The residual values are lousy when you sell them.

“So now we’re asking better questions and considering the true costs and benefits. The tradeoffs. We’re growing up.”

“Asking good questions is always better for society,” said the CIO.

There is pushback on the dogmatic view that the future of the world hangs in the balance, and those taking the most extreme positions on the matter have been undermined by an unwillingness to consider nuclear at any price,” he said.

“European banks will not fund hydrocarbons, it’s almost a religious belief at this point. But we will fund them because they’re a vital part of tomorrow’s energy mix and we can earn double-digit returns doing so.”

“If we want to build BMWs using windmills, it’s going to cost a lot to do it, and historically that’s the kind of thing the government must subsidize,” said the CIO. “It’s a societal good, like building parks in cities.” It is not a purely economic decision from the private sector’s standpoint. “A chip factory is being built in Taylor Texas with $6bln in Federal subsidies. Samsung is investing more than $30bln. That’s a societal good too. Because for security reasons, we may all sleep better at night buying some of our chips from Taylor instead of Taipei. But they may well cost more.”

Ultimately, these decisions are about whether we’re willing to settle for something less good in exchange for something more reliable,” continued the CIO.

“If we want something as good and more reliable, it’ll cost more money. A way to think about these increased costs is a form of insurance.”

Insuring our children’s futures against the risk of cataclysmic climate change. Insuring our access to advanced chips against military conflict over Taiwan.

Thinking through long-term risks is always a healthy exercise, and insuring against them sometimes requires government funding.”
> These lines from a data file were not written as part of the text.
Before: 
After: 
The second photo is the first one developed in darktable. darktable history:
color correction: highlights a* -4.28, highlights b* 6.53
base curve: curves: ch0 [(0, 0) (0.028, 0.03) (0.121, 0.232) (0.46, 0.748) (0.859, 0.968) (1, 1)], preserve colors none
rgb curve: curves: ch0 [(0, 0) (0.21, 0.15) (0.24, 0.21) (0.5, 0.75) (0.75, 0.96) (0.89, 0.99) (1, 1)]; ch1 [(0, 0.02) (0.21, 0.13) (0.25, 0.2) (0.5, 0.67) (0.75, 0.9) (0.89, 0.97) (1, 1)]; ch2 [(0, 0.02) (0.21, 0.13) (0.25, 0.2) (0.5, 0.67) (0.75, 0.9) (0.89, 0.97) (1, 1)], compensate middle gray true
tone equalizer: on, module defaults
“Europe made some naïve choices when they went through this exercise,” he said. “Germany shut all its nuclear power plants.” Which required it to increase its dependency on cheap Russian gas, strengthening Putin’s hand, which he then played in Ukraine. “They were going the opposite way; they were essentially selling insurance instead of buying it.”

This of course, is why it is vital that societies ask good questions and consider the true costs and benefits of big decisions.

And the consequence is that Europe is deindustrializing. It’s stunning.”